Sunday, 26 May 2013

Mengais Masa Lalu

Aku kira aku berhasil melupakan segala tentangmu. Namun aku ternyata salah, kamu selalu mengajariku mengais-ngais masa lalu. Memaksaku untuk kembali menyentuh kenangan. Terdampar dalam bayang-bayang yang kau buat secara sengaja, seakan-akan sosokmu nyata. Menjelma menjadi pahlawan kesiangan yang merusak kebahagiaan. Dalam kenangan kau seret aku perlahan. Menuju masa yang seharusnya aku lupakan. Seakan usahaku yang begitu keras mematikan rasa ini. Hingga aku kelelahan. Hingga aku sadar, bahwa aku sedang dipermainkan. Inikah caramu menyakitiku. Inikah caramu mencabik-cabik perasaanku. Apa dengan melihat tangisku itu berarti bahagia buatmu. Apa dengan menorehkan luka dihatiku, berarti kemenangan bagimu.

Siapa aku dimatamu? Hingga begitu sulit kau lepaskan aku dari jeratanmu. Apakah kamu punya hal yang sama seperti yang kuimpikan? Apakah kamu memiliki perasaan yang sama dalamnya seperti aku? Atau hanya permainan yang akan kau beri? Sungguh apakah boneka kecilmu dilarang untuk bahagia? Apakah wayang yang sering kau mainkan dilarang mencari kebahagiaan. Mengapa kau sering perlakukan aku seperti permainan. Kapan kau ajari aku kebebasan? Ajari aku cara melupakan. Meniadakan segala kecemasan, meniadakan segala kenangan. Nyatanya derai air mataku hanya disebabkan olehmu. Ajari aku cara melupakan, sehingga aku lupa caranya menangis, sehingga aku lupa caranya meratap. Karena aku selalu kenal air mata.

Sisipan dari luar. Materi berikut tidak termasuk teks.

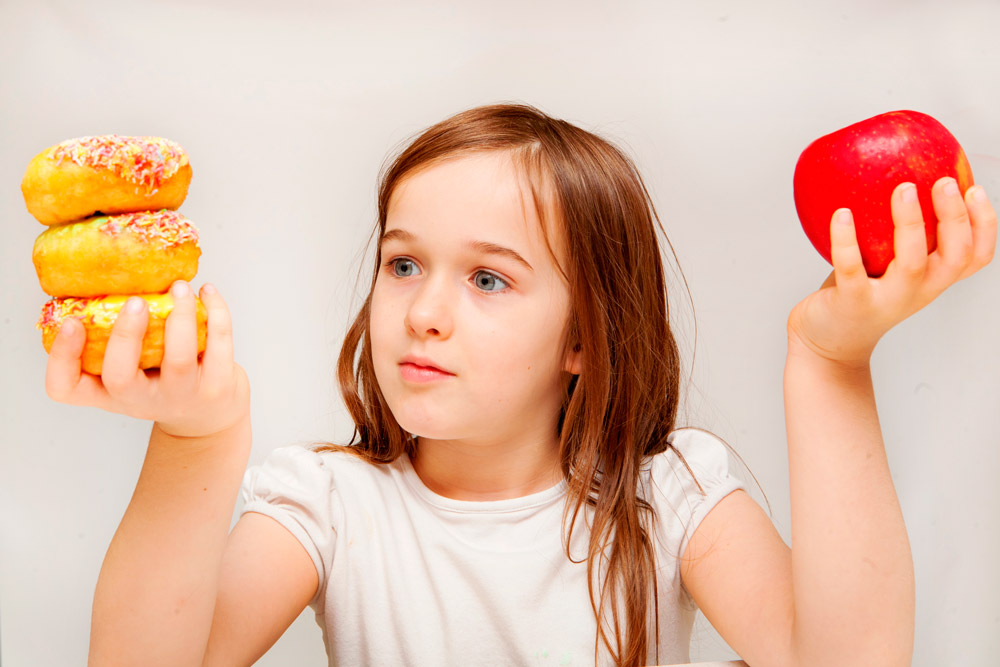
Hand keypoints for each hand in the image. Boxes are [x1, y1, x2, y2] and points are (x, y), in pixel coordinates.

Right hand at [44, 281, 250, 438]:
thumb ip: (118, 341)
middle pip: (120, 377)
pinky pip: (219, 345)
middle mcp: (141, 400)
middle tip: (135, 302)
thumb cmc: (163, 384)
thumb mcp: (132, 373)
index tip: (71, 323)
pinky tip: (208, 292)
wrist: (209, 419)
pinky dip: (216, 312)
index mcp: (110, 393)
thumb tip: (114, 277)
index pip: (66, 388)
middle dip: (126, 335)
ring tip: (179, 287)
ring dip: (180, 316)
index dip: (61, 357)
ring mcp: (181, 395)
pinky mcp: (217, 387)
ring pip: (178, 359)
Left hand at [787, 177, 996, 365]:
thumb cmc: (858, 295)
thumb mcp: (887, 266)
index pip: (976, 256)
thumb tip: (894, 175)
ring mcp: (887, 299)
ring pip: (911, 261)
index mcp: (932, 280)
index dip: (985, 224)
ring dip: (911, 222)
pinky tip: (842, 213)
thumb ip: (896, 235)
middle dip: (956, 217)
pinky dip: (846, 239)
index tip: (976, 188)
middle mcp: (918, 291)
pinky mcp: (852, 303)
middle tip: (944, 181)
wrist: (827, 344)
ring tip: (903, 188)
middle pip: (955, 256)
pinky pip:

Jika kutahu seperti ini ujungnya, seharusnya sejak awal ku tak perhatikan kau sedetail ini. Ku tak mencari kontakmu, tak mencoba menghubungimu. Jika kau ingin tahu, kurasakan rasa sesak ini, rasa yang sungguh menyedihkan. Aku merasa terkatung-katung sendirian. Meminum asam dan garam, dan membiarkanmu memakan semuanya hal manis. Seharusnya aku tak pernah menggubris. Ini kesalahanku. Jika dari awal aku tak mengenalmu, mungkin aku tak terlalu mengenal dan berteman baik dengan air mata. Aku terlalu bodoh dalam hal keingintahuanku.
Semua cerita punya akhir. Inilah ceritaku, aku berhak untuk memilih, namun semuanya seakan tak seperti yang kupilih.  Aku hanya ingin tertawa, sehingga hati aku mati rasa akan luka.